:: DATASET EXTRACT ::
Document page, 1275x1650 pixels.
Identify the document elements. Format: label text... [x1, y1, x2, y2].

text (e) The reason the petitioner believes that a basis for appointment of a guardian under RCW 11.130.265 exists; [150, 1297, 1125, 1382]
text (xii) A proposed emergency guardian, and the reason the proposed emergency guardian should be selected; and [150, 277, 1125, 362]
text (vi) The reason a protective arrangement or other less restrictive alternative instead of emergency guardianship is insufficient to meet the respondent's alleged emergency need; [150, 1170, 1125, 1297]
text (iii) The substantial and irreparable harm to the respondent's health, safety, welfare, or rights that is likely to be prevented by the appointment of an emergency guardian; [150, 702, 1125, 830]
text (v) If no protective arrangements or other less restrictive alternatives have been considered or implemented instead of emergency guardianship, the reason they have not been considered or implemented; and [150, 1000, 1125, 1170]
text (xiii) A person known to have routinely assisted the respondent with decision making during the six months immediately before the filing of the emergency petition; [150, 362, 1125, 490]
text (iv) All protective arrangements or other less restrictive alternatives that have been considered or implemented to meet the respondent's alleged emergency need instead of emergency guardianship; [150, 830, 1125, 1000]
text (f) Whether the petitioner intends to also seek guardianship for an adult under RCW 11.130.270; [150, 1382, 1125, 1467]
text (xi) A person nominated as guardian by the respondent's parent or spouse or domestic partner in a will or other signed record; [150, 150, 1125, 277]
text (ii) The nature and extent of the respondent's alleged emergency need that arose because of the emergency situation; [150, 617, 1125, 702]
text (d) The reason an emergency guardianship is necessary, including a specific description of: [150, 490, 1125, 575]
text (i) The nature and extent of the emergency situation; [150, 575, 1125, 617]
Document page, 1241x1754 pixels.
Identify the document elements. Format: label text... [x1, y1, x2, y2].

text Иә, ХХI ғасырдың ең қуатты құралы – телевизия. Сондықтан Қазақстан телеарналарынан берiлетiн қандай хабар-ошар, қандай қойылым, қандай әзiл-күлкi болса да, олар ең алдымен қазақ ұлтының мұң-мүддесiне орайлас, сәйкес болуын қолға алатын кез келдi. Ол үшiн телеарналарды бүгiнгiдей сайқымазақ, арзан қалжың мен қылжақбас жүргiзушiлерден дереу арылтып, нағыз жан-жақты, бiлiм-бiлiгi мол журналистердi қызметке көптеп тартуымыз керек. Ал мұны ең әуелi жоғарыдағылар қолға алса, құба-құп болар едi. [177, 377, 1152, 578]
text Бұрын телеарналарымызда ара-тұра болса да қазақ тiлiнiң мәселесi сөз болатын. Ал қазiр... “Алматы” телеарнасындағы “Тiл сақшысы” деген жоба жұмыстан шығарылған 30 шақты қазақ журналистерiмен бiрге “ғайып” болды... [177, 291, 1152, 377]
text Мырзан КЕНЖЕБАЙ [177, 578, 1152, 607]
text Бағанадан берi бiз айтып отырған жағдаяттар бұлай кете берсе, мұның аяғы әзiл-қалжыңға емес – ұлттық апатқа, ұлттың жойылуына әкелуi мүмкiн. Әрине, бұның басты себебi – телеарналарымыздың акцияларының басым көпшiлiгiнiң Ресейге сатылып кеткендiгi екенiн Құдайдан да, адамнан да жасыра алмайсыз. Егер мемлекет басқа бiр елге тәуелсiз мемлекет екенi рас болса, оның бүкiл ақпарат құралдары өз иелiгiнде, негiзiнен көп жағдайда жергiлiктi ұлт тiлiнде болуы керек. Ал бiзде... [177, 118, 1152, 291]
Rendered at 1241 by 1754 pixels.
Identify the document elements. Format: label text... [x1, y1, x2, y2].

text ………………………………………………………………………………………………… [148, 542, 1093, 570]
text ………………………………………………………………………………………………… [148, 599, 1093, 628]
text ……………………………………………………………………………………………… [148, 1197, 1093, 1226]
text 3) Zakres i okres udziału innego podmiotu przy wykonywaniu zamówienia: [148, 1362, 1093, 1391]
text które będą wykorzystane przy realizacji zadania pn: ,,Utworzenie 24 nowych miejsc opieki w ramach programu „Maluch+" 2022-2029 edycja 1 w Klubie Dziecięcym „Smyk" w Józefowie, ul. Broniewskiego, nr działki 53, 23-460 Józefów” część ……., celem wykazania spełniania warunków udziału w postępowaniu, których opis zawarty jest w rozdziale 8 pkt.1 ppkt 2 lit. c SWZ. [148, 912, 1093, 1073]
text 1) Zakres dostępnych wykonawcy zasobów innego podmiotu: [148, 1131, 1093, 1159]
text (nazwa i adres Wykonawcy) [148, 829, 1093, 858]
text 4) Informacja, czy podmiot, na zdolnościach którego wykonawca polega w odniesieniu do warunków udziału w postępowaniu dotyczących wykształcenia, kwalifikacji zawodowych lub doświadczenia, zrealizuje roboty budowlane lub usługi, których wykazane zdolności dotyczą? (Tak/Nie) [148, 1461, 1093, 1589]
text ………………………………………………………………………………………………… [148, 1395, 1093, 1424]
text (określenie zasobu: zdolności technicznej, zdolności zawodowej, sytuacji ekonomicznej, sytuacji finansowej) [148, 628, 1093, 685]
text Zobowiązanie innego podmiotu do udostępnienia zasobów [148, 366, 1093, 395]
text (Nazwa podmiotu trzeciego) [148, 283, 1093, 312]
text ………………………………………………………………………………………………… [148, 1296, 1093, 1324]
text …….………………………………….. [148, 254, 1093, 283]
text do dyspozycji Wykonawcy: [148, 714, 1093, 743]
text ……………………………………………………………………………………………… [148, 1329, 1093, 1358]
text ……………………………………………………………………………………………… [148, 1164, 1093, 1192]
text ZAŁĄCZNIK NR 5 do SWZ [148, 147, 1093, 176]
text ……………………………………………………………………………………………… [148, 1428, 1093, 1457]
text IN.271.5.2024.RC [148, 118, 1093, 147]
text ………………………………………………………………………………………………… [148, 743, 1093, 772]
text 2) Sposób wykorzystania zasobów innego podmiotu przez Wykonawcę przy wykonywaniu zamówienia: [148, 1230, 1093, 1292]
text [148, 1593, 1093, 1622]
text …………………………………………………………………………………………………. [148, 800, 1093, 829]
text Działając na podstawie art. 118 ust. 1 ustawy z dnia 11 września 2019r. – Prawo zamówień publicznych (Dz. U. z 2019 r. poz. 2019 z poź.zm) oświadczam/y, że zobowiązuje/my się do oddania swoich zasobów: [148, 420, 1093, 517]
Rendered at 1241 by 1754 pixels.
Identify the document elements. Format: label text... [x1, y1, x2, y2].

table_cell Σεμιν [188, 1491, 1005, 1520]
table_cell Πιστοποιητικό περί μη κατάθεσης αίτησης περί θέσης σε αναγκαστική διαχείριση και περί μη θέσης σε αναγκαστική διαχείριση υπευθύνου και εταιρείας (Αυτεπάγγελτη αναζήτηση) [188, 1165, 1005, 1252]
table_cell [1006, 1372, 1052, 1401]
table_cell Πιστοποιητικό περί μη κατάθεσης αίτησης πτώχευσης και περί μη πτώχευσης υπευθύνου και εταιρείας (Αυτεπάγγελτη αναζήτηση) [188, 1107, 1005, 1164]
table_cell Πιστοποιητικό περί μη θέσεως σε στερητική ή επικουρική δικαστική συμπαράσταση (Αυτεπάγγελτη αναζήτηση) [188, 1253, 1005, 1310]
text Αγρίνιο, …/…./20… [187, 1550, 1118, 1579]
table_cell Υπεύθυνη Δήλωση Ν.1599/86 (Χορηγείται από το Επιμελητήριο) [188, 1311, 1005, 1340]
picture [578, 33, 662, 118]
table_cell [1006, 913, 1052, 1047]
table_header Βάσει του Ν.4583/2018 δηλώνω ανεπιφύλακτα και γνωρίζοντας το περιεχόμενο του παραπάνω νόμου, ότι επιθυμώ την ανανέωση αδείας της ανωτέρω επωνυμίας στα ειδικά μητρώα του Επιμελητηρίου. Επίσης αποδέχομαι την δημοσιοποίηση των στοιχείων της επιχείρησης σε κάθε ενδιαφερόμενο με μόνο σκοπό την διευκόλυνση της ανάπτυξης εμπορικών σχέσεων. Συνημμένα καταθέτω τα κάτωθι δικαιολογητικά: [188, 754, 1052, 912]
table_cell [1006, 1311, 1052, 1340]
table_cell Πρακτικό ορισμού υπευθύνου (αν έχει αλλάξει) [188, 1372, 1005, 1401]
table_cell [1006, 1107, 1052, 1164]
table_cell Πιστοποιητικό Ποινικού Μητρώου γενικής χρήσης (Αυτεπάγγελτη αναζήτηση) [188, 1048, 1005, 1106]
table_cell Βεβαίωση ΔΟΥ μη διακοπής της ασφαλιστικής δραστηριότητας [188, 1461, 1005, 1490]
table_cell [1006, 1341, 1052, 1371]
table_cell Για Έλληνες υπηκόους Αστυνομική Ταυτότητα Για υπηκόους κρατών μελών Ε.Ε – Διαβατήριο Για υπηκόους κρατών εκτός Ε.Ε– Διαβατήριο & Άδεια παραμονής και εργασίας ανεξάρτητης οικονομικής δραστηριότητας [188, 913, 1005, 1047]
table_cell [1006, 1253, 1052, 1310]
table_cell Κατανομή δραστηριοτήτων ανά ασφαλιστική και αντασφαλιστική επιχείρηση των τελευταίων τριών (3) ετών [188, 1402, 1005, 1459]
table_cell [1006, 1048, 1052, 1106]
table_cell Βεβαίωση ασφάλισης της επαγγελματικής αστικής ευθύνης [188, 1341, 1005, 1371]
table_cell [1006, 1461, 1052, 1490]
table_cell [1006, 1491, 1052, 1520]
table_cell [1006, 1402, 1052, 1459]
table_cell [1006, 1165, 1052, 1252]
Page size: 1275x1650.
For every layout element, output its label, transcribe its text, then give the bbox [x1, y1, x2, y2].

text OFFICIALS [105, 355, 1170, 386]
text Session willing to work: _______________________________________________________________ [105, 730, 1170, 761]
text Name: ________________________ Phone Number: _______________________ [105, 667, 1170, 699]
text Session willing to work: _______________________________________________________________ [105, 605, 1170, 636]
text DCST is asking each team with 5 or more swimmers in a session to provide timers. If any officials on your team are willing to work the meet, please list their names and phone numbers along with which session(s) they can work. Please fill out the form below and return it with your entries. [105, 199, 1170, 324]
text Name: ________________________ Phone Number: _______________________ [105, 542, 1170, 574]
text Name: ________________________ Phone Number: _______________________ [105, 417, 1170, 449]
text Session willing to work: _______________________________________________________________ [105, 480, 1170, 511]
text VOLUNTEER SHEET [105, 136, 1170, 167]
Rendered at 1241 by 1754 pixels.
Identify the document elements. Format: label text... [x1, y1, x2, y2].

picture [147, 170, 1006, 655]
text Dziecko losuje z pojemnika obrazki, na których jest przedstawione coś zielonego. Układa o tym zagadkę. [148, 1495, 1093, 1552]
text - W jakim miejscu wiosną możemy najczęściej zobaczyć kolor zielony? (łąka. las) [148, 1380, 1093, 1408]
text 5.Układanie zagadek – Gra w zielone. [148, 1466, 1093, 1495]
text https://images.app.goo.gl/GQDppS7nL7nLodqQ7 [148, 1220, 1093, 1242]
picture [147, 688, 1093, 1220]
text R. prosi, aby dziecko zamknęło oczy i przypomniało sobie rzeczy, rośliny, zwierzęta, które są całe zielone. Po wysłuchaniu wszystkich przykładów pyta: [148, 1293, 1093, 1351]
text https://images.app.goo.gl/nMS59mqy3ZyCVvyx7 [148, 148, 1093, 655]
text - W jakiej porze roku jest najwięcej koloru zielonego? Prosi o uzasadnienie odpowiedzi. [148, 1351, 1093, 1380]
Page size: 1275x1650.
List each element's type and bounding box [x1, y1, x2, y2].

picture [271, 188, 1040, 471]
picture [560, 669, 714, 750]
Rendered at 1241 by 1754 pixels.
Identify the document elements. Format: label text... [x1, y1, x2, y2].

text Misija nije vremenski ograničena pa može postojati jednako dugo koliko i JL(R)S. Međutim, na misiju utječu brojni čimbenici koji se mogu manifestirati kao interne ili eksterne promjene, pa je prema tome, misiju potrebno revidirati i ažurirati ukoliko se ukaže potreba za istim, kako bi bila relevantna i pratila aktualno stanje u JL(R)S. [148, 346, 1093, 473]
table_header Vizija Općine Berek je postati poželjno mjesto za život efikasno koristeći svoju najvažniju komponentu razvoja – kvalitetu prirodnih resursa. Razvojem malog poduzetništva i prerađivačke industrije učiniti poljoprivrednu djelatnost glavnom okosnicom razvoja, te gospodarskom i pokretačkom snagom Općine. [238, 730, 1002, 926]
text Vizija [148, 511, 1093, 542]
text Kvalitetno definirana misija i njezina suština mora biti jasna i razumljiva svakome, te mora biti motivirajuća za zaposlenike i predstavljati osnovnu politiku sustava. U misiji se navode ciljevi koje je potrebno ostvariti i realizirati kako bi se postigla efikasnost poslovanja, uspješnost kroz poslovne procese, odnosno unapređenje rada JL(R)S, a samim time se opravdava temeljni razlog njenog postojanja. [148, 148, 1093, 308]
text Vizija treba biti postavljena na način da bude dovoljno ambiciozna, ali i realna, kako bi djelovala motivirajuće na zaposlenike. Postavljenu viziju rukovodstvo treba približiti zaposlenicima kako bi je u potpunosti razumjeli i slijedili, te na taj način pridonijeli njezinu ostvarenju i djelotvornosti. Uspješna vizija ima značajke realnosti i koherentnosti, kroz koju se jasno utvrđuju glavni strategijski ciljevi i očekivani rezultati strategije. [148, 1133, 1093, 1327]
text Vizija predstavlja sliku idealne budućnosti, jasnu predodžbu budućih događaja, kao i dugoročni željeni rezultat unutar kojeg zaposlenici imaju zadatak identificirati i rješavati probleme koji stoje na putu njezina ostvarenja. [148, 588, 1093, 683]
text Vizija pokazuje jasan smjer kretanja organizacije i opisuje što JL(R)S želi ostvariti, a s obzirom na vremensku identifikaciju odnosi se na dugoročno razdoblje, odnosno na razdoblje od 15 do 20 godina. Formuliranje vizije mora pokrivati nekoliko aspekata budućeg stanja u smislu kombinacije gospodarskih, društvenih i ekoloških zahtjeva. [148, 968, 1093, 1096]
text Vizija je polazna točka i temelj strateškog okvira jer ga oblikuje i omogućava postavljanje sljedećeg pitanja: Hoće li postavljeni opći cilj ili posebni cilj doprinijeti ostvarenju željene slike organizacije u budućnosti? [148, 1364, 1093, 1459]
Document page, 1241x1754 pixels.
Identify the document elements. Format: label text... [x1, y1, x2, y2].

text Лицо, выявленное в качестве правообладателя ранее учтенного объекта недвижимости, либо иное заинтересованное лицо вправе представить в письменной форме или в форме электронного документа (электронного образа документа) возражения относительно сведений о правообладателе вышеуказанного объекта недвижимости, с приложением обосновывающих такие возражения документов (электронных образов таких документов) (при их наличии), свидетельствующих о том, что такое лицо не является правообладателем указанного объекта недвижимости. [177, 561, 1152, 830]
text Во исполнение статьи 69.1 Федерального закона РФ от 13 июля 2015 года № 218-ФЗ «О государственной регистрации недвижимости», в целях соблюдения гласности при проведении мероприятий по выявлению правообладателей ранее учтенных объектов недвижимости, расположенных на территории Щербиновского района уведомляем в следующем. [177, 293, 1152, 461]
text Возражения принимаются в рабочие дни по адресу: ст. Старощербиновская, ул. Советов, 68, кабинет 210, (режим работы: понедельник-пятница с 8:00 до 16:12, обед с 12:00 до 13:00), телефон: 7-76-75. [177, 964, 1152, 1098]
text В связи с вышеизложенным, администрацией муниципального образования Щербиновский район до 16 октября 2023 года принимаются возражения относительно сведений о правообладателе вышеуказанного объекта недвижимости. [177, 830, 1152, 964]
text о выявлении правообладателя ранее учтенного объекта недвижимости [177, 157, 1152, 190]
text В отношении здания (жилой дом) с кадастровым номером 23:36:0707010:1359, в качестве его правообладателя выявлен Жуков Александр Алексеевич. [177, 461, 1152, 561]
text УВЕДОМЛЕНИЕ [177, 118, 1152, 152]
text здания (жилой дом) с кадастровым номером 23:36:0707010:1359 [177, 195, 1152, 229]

:: WORK ORDER ::
Count the lines above that contain "вышеуказанного" and reply with the figure alone.

:: SOLUTION TO THIS TASK ::
2